Text for analysis:
■ ■ ■ ■

Rabbit farming¶
During this time we bought a ticket for a raffle which, as usual in these times of great shortage, had a live rabbit as a prize. We had the good luck or bad luck to win him; I’ve never quite made up my mind which it was. He was a sandy grey colour and on good authority we were told that he was of a breed called Flemish Giants. Joe made a cage for him and he was duly installed in the garden and was a great novelty for a week or two.
Never in all my life have I met any animal who in comparison to his size could eat so much; he was always hungry, and although I went out to him several times a day with baked crusts, dandelions, hay or any other titbit that I could lay my hands on, about five minutes later he would be sitting against the wire netting of his cage with a baleful look in his eyes which seemed to accuse me of starving him and when he got really ravenous he would stamp his back legs on the wooden floor of the hutch with great venom and I would feel quite guilty.
At last I felt that it was altogether too much of a good thing that our meagre rations should have to go to feed this ever hungry rabbit and felt that things should be the other way about and that he should be a supplement to my rations.
Joe was to be butcher; he had to think out the best way to tackle the job. We waited till one fine evening and went out together, although I must admit that I felt more than a little queasy, for it was my first killing. Even the poor rabbit knew that his hour had come for he was leaping about the cage which was a thing he did not normally do.

■ ■ ■ ■

Text extractions from whole pages:
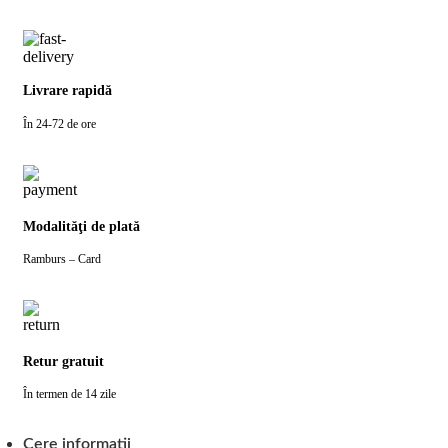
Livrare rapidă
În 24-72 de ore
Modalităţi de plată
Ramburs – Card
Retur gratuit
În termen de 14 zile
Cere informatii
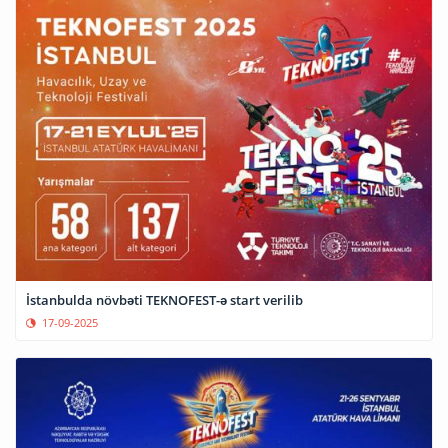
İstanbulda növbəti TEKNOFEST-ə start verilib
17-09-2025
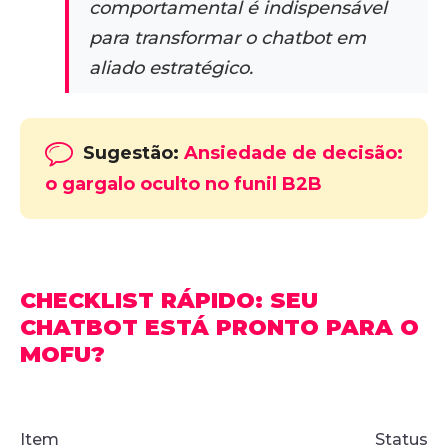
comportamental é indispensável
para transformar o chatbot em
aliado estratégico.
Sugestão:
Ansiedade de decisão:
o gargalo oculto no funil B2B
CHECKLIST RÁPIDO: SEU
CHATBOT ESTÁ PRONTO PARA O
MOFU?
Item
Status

■ ■ ■ ■

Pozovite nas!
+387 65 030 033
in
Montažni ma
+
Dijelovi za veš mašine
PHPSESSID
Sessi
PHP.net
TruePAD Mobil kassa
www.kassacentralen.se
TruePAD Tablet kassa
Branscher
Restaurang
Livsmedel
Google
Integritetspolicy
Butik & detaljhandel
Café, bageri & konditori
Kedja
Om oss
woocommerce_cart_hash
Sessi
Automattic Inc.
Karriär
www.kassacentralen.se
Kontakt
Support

■ ■ ■ ■

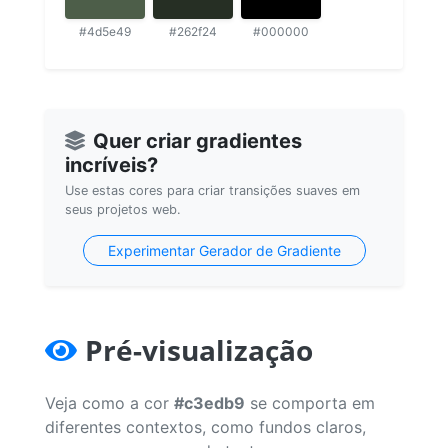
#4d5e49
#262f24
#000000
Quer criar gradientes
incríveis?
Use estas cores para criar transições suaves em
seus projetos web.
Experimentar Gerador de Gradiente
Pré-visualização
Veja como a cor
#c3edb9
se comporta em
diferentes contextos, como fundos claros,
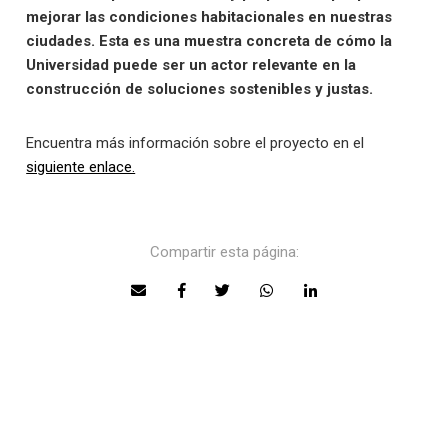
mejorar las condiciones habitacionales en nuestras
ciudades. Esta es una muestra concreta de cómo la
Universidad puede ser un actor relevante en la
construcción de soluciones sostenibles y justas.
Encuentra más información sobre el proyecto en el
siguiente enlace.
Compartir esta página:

■ ■ ■ ■

Tasks and exercises:
1. Pick out each line of the rows that contains the string "como", and copy those lines.
2. Write the next part of the account of the rabbit, beginning right after its final sentence.
These rows have no connection to the text about the rabbit.

Answers by task:
1.
Veja como a cor
diferentes contextos, como fundos claros,

2.
I had to hold open the hutch door and when Joe the butcher had a firm hold of the rabbit’s ears, leave things to him and scram. The method was simple and worked perfectly; Joe held the front half of the rabbit over the edge of the cage and the rabbit held onto the sill furiously with his hind legs while Joe brought down a heavy club on the back of its neck and the job was done.
All the good food he had eaten had not produced one scrap of fat on the carcass and he proved to be the original skinny rabbit. He made one dinner, but for what he cost in food and care I always felt that I had had the worst of the bargain. When he had been eaten I declared that I would never keep another rabbit. The cage was cleaned and put away I the shed and forgotten, until the day came when we started to keep rabbits in earnest, but that’s another story.
It was John who started the ball rolling again for he had an Old English doe given to him for his eighth birthday. He was thrilled with his present and all the other children liked her too; she was a pretty rabbit with a wonderful white coat with black markings and this rabbit, unlike the one we had kept earlier, thrived on the attention of our own and other people’s children, continually feeding and grooming her and looking after her cage. In fact, competition to clean the cage was so fierce that I was continually at the butchers, not to buy meat, but to beg yet another bag of sawdust from him. It began to embarrass me to go so often and I had to look round for someone to supply me on a more liberal scale. At first I could not think where one bought sawdust but after thinking over the problem a bit of my mind got round to wood yards and carpenters and after that we soon found a man who ran a saw and made him a weekly visit to obtain supplies and a large sackful was wheeled home on my uncomplaining pram.
We were always reading in papers and magazines that children should be taught the facts of life almost as soon as they could walk. Joe and I were very tardy in this respect and had never bothered much about such things, but when “Old Frank” offered to mate the doe with his buck it seemed a good idea. The children were thrilled when he explained that if they brought their rabbit along to see his father rabbit, she might produce some baby rabbits. It was all duly arranged and Frank, who was a real old country man, entered into the spirit of the thing and provided us with a big hutch for breeding and lots of advice both good and bad. He gave us tips on ante natal care and more tips about the confinement itself.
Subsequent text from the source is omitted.